To do:
Copy out word for word the full text below on teachers and student pronouns.

Imagine a biologically female student starts wearing men’s clothes to school. Is it the teacher’s responsibility to notice this and start referring to her as “him”? What if the teacher is wrong and the female student is just what we used to call a “tomboy” (although I’m not sure if that term is allowed anymore)? This could be equally offensive.

Also, if gender is on a spectrum, teachers will have to stay up-to-date with each student and his or her gender identity, always wondering if they’re about to commit a terrible faux pas that could cost them their job.

This puts more and more of a burden on our teachers and professors who already have to tip-toe around every student’s particular identity “situation.” It’s yet another pitfall that a teacher must avoid, as though teaching in a public school or university isn’t already stressful enough in this regard. The news is filled with unnerving stories of professors getting fired or suspended over the most minor of incidents. The mob-like rule of higher education makes it a minefield for professors as more and more things become off-limits.

We Already Have Enough Witch Hunts

This is the reality for teachers, especially in the university setting, where almost any topic can get you into trouble and there are constant witch hunts for offending faculty. The new pronoun mandate fits into this perfectly because language is at the heart of the endless protests against micro-aggressions and triggering. For a teacher, every day is a day you could lose your job. Given the new transgender “guidelines” and the government’s control of federal funding, schools will be quick to dismiss teachers who refer to a student by the wrong pronoun.

By asking the student what happened, you might offend him by suggesting that the student is unsure of his own gender.

Collected data
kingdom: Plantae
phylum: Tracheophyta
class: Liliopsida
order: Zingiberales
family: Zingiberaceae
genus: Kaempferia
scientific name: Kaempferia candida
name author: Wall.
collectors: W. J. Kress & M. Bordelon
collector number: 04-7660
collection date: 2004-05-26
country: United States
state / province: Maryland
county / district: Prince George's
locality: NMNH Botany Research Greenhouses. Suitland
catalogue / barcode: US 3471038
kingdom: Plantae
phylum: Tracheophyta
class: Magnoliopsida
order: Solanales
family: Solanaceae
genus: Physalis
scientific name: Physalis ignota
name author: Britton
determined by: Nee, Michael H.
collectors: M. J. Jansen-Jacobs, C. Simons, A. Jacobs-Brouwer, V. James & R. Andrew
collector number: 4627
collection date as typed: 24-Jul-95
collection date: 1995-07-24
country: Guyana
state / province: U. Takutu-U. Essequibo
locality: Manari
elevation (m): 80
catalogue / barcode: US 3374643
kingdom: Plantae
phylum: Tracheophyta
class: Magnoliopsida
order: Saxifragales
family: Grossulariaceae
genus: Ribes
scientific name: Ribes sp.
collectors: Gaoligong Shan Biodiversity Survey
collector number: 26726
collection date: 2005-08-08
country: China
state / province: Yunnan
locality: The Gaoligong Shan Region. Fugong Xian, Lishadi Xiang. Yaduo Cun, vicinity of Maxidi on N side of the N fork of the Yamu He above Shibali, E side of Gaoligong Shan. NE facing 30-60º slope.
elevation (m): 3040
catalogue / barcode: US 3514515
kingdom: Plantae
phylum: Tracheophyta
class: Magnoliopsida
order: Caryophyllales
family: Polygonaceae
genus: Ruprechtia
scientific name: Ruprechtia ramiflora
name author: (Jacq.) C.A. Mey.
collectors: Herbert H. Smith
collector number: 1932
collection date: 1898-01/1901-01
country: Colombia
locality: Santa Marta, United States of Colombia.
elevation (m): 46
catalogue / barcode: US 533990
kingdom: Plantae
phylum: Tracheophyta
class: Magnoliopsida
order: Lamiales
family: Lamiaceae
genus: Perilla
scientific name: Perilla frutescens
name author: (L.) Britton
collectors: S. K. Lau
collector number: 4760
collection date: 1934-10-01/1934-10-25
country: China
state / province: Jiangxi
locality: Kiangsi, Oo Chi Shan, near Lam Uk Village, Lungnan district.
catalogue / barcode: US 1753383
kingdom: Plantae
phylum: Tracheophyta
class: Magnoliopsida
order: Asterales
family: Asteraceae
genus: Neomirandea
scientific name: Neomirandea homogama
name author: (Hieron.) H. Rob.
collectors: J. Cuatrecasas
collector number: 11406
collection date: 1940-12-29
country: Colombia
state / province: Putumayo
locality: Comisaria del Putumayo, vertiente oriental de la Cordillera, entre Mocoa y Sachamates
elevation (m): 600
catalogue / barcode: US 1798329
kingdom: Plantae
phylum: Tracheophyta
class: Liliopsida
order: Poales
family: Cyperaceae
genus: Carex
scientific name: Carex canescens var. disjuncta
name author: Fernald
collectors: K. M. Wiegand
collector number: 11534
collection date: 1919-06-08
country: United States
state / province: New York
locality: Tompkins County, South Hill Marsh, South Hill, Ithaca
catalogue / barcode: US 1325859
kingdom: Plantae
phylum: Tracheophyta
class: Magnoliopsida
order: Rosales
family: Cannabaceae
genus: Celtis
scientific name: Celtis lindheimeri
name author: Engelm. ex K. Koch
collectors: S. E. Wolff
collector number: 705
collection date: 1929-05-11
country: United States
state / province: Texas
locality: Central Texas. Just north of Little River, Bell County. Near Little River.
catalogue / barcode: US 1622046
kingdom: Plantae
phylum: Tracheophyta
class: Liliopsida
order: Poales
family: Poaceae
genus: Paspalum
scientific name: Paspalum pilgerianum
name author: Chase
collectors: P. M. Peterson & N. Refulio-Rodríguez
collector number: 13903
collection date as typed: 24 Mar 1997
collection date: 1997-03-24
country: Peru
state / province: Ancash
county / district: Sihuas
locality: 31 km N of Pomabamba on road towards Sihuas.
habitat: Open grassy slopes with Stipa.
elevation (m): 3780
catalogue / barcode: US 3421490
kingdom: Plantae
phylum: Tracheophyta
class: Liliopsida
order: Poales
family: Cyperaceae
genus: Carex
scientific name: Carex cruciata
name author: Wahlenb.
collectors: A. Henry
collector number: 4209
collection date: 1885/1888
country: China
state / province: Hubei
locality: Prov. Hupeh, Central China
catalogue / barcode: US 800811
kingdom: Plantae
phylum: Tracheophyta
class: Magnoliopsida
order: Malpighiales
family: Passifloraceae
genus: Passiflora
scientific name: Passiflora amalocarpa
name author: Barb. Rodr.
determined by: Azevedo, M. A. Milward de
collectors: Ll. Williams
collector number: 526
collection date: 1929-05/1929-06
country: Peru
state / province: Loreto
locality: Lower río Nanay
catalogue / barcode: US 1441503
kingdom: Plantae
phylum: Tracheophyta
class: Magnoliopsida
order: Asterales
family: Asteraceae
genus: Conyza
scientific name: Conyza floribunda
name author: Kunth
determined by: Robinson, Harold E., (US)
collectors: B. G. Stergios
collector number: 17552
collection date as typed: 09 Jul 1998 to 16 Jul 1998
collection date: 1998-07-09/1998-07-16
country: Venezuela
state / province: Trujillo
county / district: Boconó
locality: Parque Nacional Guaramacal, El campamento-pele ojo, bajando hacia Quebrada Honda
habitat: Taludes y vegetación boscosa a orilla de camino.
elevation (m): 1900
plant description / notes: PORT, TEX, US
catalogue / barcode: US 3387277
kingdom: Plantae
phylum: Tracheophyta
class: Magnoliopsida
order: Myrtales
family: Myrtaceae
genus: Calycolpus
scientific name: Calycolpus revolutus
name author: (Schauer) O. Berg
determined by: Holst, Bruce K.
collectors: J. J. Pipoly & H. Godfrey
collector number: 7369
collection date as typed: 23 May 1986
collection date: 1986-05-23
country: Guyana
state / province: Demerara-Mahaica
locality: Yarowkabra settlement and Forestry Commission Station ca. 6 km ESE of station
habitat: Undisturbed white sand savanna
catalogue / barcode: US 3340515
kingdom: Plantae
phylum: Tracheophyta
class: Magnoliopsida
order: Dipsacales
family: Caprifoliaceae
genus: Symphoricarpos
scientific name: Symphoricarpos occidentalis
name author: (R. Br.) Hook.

Your solution:
Imagine a biologically female student starts wearing men’s clothes to school. Is it the teacher’s responsibility to notice this and start referring to her as “him”? What if the teacher is wrong and the female student is just what we used to call a “tomboy” (although I’m not sure if that term is allowed anymore)? This could be equally offensive.

Also, if gender is on a spectrum, teachers will have to stay up-to-date with each student and his or her gender identity, always wondering if they’re about to commit a terrible faux pas that could cost them their job.

This puts more and more of a burden on our teachers and professors who already have to tip-toe around every student’s particular identity “situation.” It’s yet another pitfall that a teacher must avoid, as though teaching in a public school or university isn’t already stressful enough in this regard. The news is filled with unnerving stories of professors getting fired or suspended over the most minor of incidents. The mob-like rule of higher education makes it a minefield for professors as more and more things become off-limits.

We Already Have Enough Witch Hunts

This is the reality for teachers, especially in the university setting, where almost any topic can get you into trouble and there are constant witch hunts for offending faculty. The new pronoun mandate fits into this perfectly because language is at the heart of the endless protests against micro-aggressions and triggering. For a teacher, every day is a day you could lose your job. Given the new transgender “guidelines” and the government’s control of federal funding, schools will be quick to dismiss teachers who refer to a student by the wrong pronoun.

By asking the student what happened, you might offend him by suggesting that the student is unsure of his own gender.